Sprint Nextel was so desperate to get on the iPhone bandwagon that it signed a Faustian style pact with Steve Jobs that resulted in it giving a lot of cash to subsidise the pricey product.
As a result, Bernstein analyst Craig Moffett has said the company will underperform and the debt-laden company faces tough competition and steep costs due to factors such as its iPhone deal with Apple.
He told Reuters that things will get even worse for Sprint as it faces “new and larger risks” if Apple launches a high-speed iPhone later this year based on a technology that Sprint’s bigger rivals will have installed more widely.

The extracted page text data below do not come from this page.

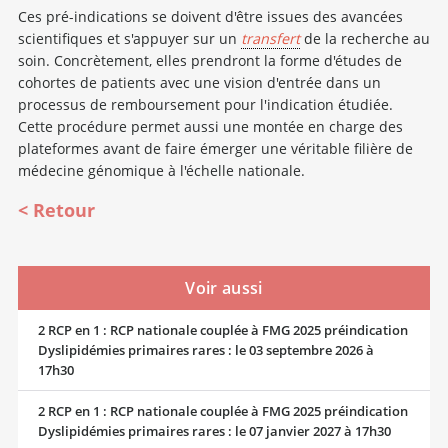
Ces pré-indications se doivent d'être issues des avancées
scientifiques et s'appuyer sur un
transfert
de la recherche au
soin. Concrètement, elles prendront la forme d'études de
cohortes de patients avec une vision d'entrée dans un
processus de remboursement pour l'indication étudiée.
Cette procédure permet aussi une montée en charge des
plateformes avant de faire émerger une véritable filière de
médecine génomique à l'échelle nationale.
Retour
Voir aussi
2 RCP en 1 : RCP nationale couplée à FMG 2025 préindication
Dyslipidémies primaires rares : le 03 septembre 2026 à
17h30
2 RCP en 1 : RCP nationale couplée à FMG 2025 préindication
Dyslipidémies primaires rares : le 07 janvier 2027 à 17h30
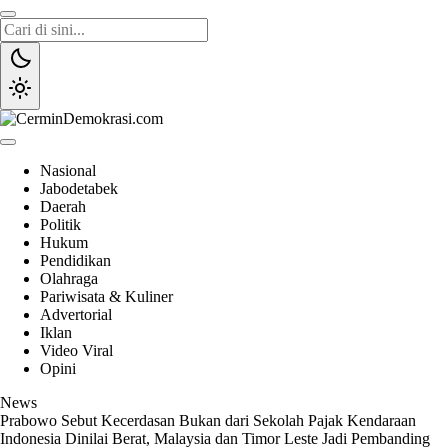
Lewati
ke
konten
CerminDemokrasi.com
Refleksi Kedaulatan Rakyat
Nasional
Jabodetabek
Daerah
Politik
Hukum
Pendidikan
Olahraga
Pariwisata & Kuliner
Advertorial
Iklan
Video Viral
Opini
News
Prabowo Sebut Kecerdasan Bukan dari Sekolah
Pajak Kendaraan
Indonesia Dinilai Berat, Malaysia dan Timor Leste Jadi Pembanding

Moffett said he was not predicting a Sprint bankruptcy. It is acknowledging that it is a very legitimate risk which is rising.
The difficult time for Sprint will be 2015, when it has to find $2.6 billion to pay off its debt at the same time another $3 billion in debt comes due for Clearwire which is majority owned by Sprint.
Other analysts do not see Sprint filing for bankruptcy in the next few years but admit it has become a riskier bet since it unveiled big investment plans last October.
Part of its problem is that it pledged $15.5 billion to buy iPhones from Apple in the next few years while at the same time it is embarking on a $7 billion network upgrade. It has already raised billions of dollars in capital markets to help fund these projects.
Some analysts think that there is a good bet that the company could pull off its ambitious plans.
We have warned that deals that Apple did with the big US carriers could cause more harm than good before, but this is the first time that someone has admitted that Jobs’ Mob might end up sending outfits over the edge.